Former Conservative Party leader Sir Iain Duncan Smith has said the West is “reaping the whirlwind” for a policy of kowtowing to China and allowing supply chains to become dependant on the communist country.
“There are a whole range of problems with China that grow and grow the more we feed it,” the MP told Maajid Nawaz on LBC on Sunday.
“[Kowtowing] is what the West has essentially been doing now for some time, and now we’re beginning to reap the whirlwind,” he said, pointing not just to the present crisis with the Chinese coronavirus, but with the Chinese Communist Party’s unchallenged persecution of Christians and Muslim Uyghurs, the oppression of Tibet, and territory-grabbing in the South China Sea.
Sir Iain said that China largely dismisses criticism because “they know the West is not going to do anything about it because the West is so desperate. Our telephones, our computers, even the plastic bottles that dispense the hand wash — low and high technology are now completely locked into China.”
Sir Iain told Nawaz: “I question the lack of diversity and this dependence we have on China. Is it not time to have this as a wake-up call and say, ‘I’m sorry, but we should have some strategic production, absolutely, in the West.'”
Alluding to the ongoing security concerns of allowing Chinese firm Huawei to build Britain’s 5G network, he continued: “Our telecoms stuff is nearly being taken over by them. These are strategic issues. Let’s stop trying to shrug and say, ‘We don’t want to say anything because we’re worried about what China will do,’ and start saying, ‘It’s not good enough.'”
Despite China’s cover-up of the coronavirus in the early weeks of the pandemic, Europe now finds itself purchasing vast quantities of medical equipment from the very country that spawned the contagion.
Media reports that the United Kingdom, for example, is queuing up behind Italy, Russia, Mongolia, and Serbia for ventilators, with the British in need of 30,000 more to cope with the peak of the pandemic, expected in coming weeks.
There is also the issue that many of the masks and tests European countries have bought from China are faulty, despite being EU-certified in some cases.
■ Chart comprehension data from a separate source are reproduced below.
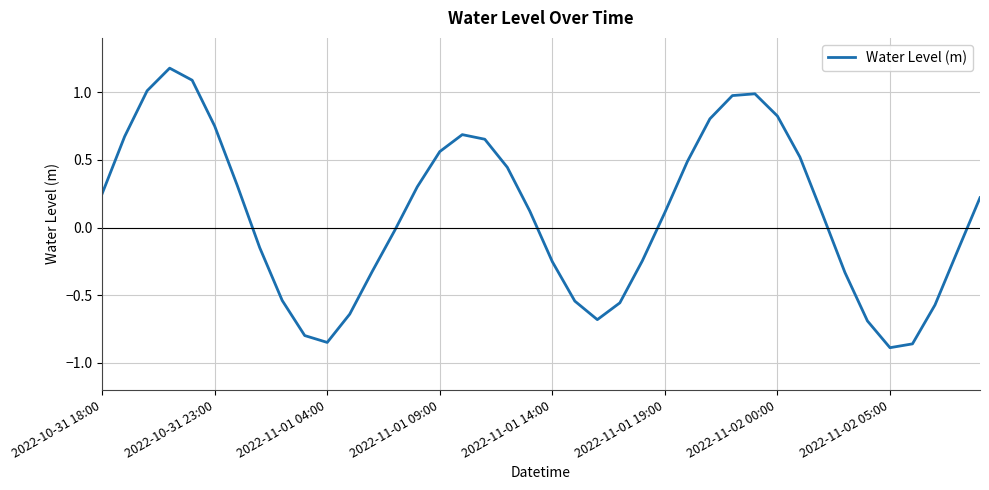

Reading left to right, what are all the values shown in this chart?

0.2	0.7	1.0	1.2	1.1	0.7	0.3	-0.1	-0.5	-0.8	-0.8	-0.6	-0.3	-0.0	0.3	0.6	0.7	0.7	0.4	0.1	-0.3	-0.5	-0.7	-0.6	-0.2	0.1	0.5	0.8	1.0	1.0	0.8	0.5	0.1	-0.3	-0.7	-0.9	-0.9	-0.6	-0.2	0.2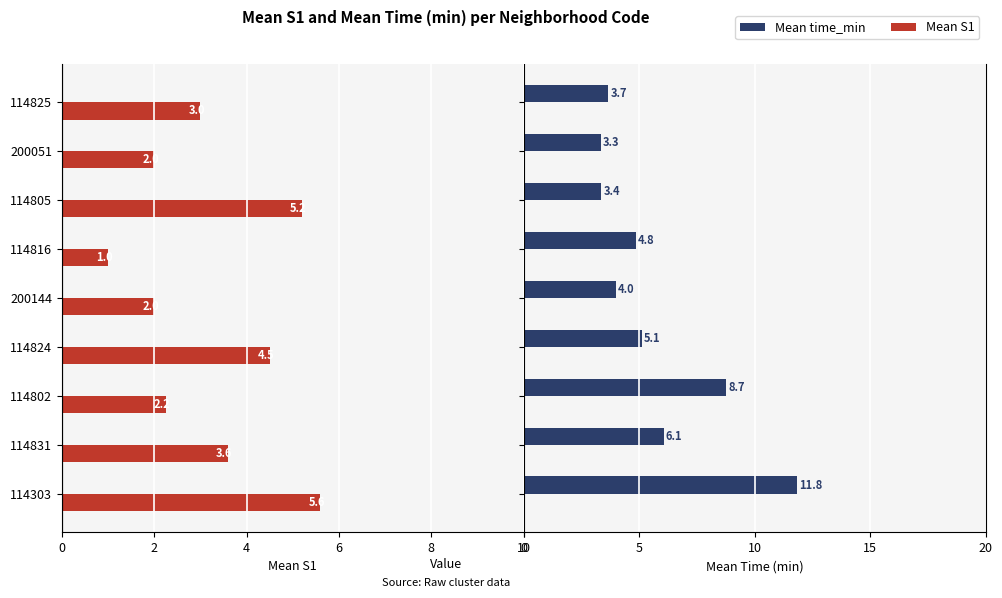

The Mean S1 series shows -7.3 at 114805. True or false?

False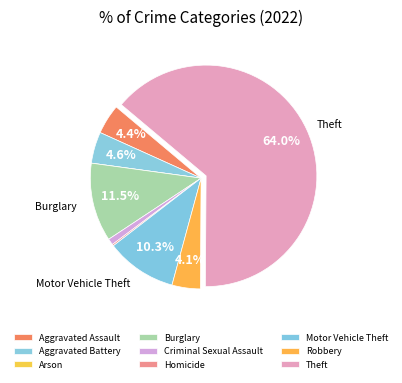

Which has a higher value, Criminal Sexual Assault or Homicide?

Criminal Sexual Assault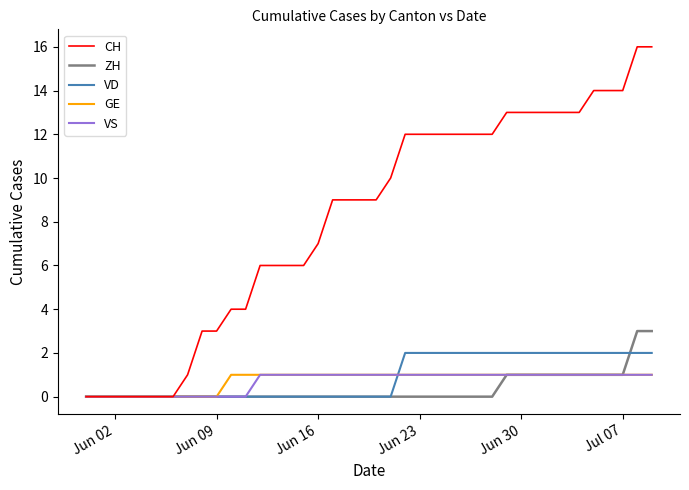

True or false: VS and VD intersect in this chart.

True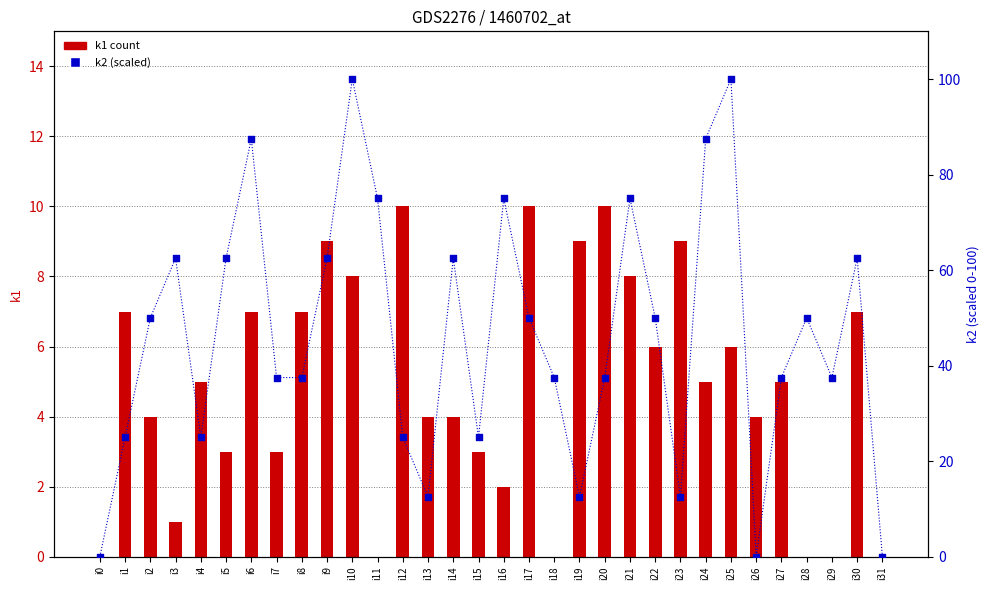

Is the value of k1 at i12 greater than the value of k2 (scaled) at i2?

No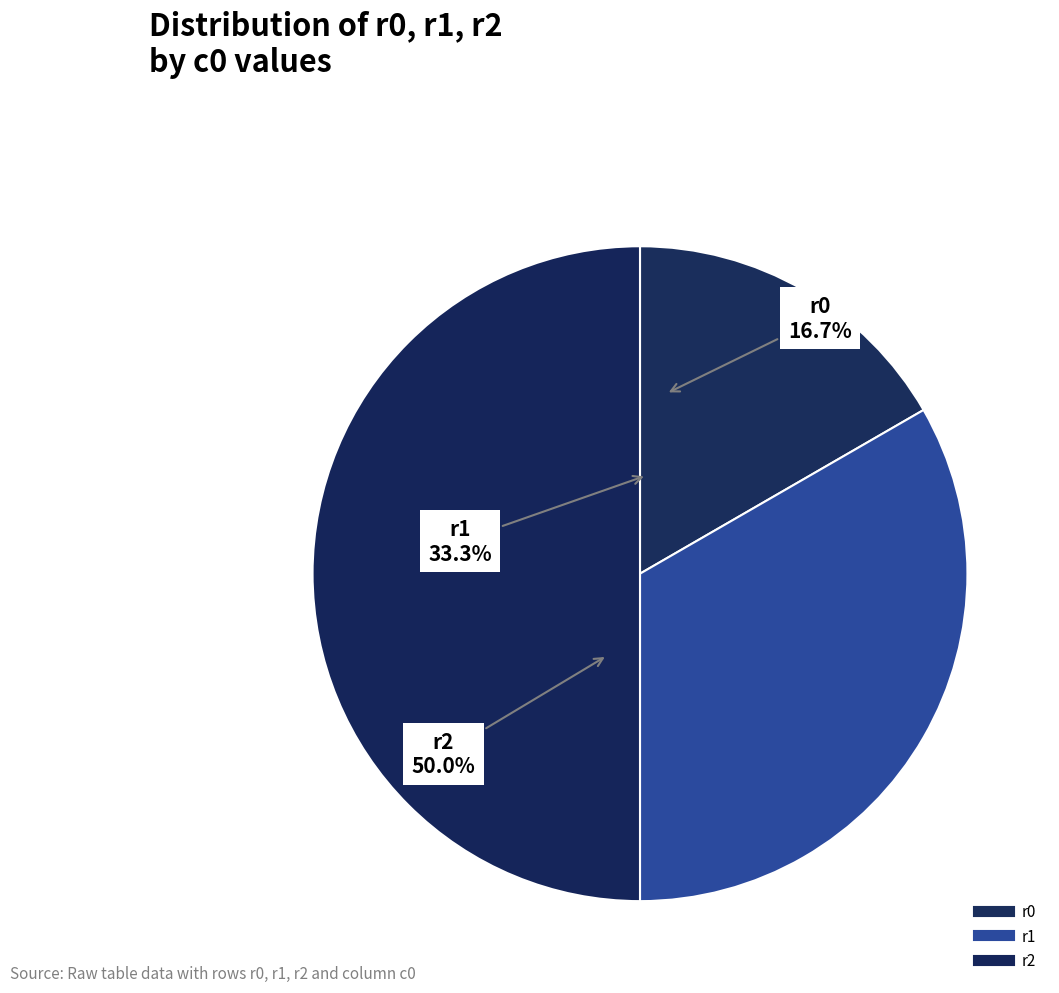

To the nearest percent, what is the difference between the largest and smallest slice percentages?

33%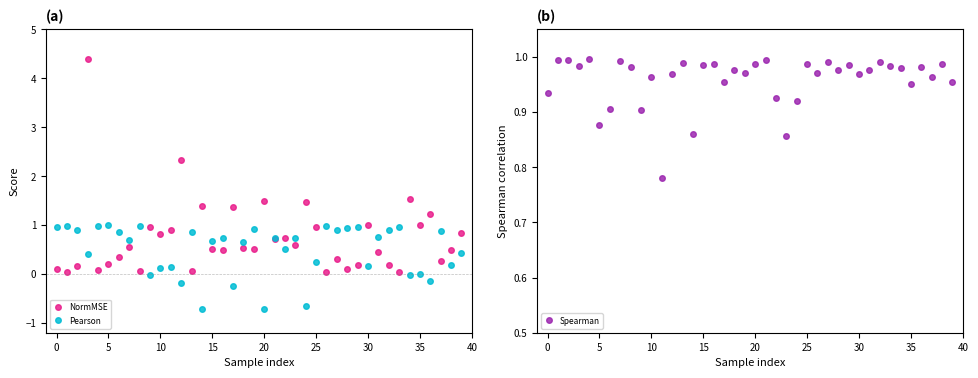

Count the number of categories in the chart.

40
At the report that Britain was buying ventilators from China, Brexit Party leader Nigel Farage said with incredulity: “I hear that the UK government are buying ventilators from China, yes China. Can this be true?”
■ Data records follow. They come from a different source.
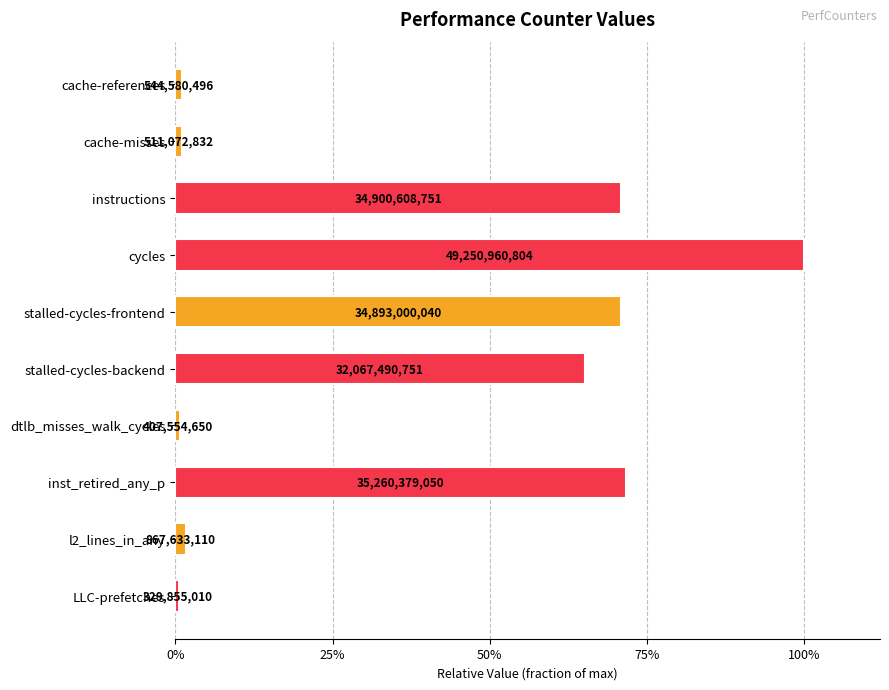

How many categories are shown in the chart?

10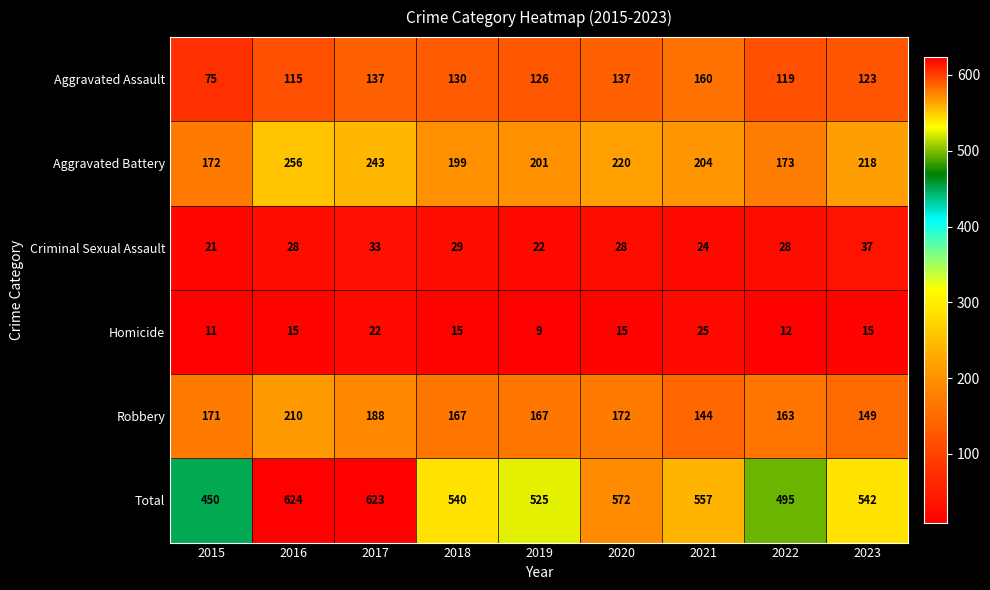

How many values in the Homicide series are below 15?

3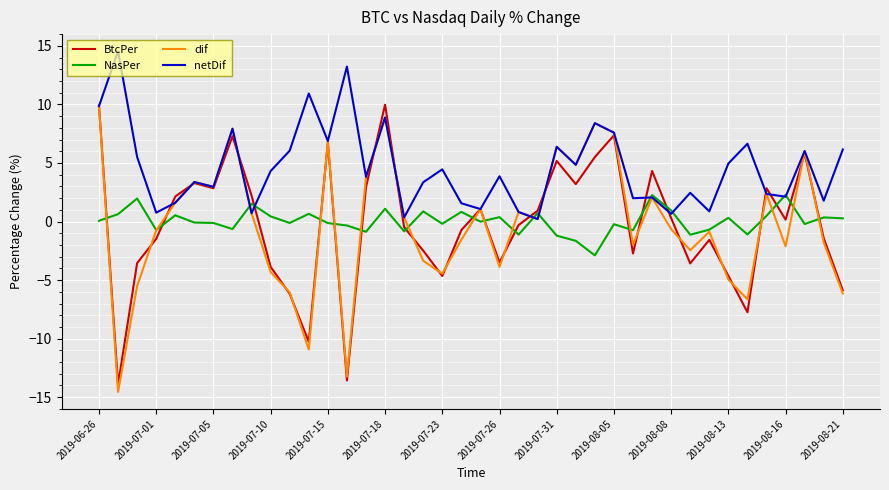

How many values in dif are below zero?

20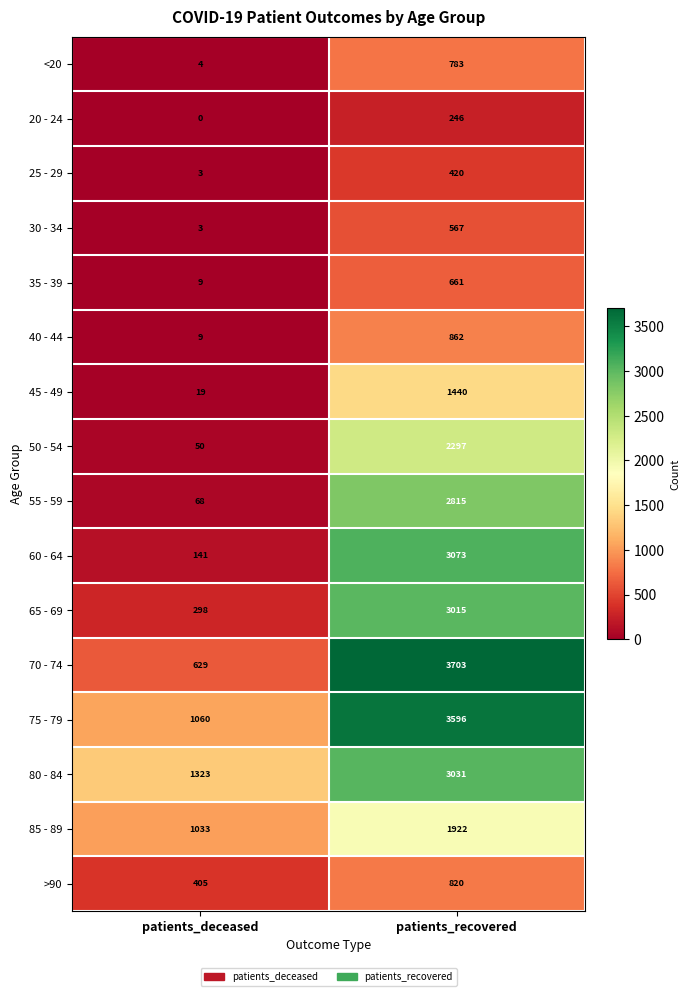

List the series in order of their peak value, lowest first.

20 - 24, 25 - 29, 30 - 34, 35 - 39, <20, >90, 40 - 44, 45 - 49, 85 - 89, 50 - 54, 55 - 59, 65 - 69, 80 - 84, 60 - 64, 75 - 79, 70 - 74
Writing in the Mail on Sunday, Sir Iain said that whilst the British establishment is ready to discuss altering the very fabric of how Britons live and work over coronavirus, “The moment anyone mentions China, people shift uncomfortably in their seats and shake their heads. Yet I believe it is vital that we start to discuss how dependent we have become on this totalitarian state.”
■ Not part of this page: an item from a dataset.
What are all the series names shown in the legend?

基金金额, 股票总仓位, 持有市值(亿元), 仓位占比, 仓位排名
“As a result of Beijing’s cover-up and delay, global health experts are convinced the rest of the world had insufficient time to prepare for the pandemic, which means the effect of the outbreak has most likely been worse,” Sir Iain continued.
“The brutal truth is that China seems to flout the normal rules of behaviour in every area of life – from healthcare to trade and from currency manipulation to internal repression. For too long, nations have lamely kow-towed to China in the desperate hope of winning trade deals.
“But once we get clear of this terrible pandemic, it is imperative that we all rethink that relationship and put it on a much more balanced and honest basis.”
Sir Iain is not the only person to call for a “reckoning” on China over coronavirus, with reports that the highest levels of the British government are enraged by the disinformation campaign waged by communist China, with calls for relations to be reassessed after the worst of the pandemic is over.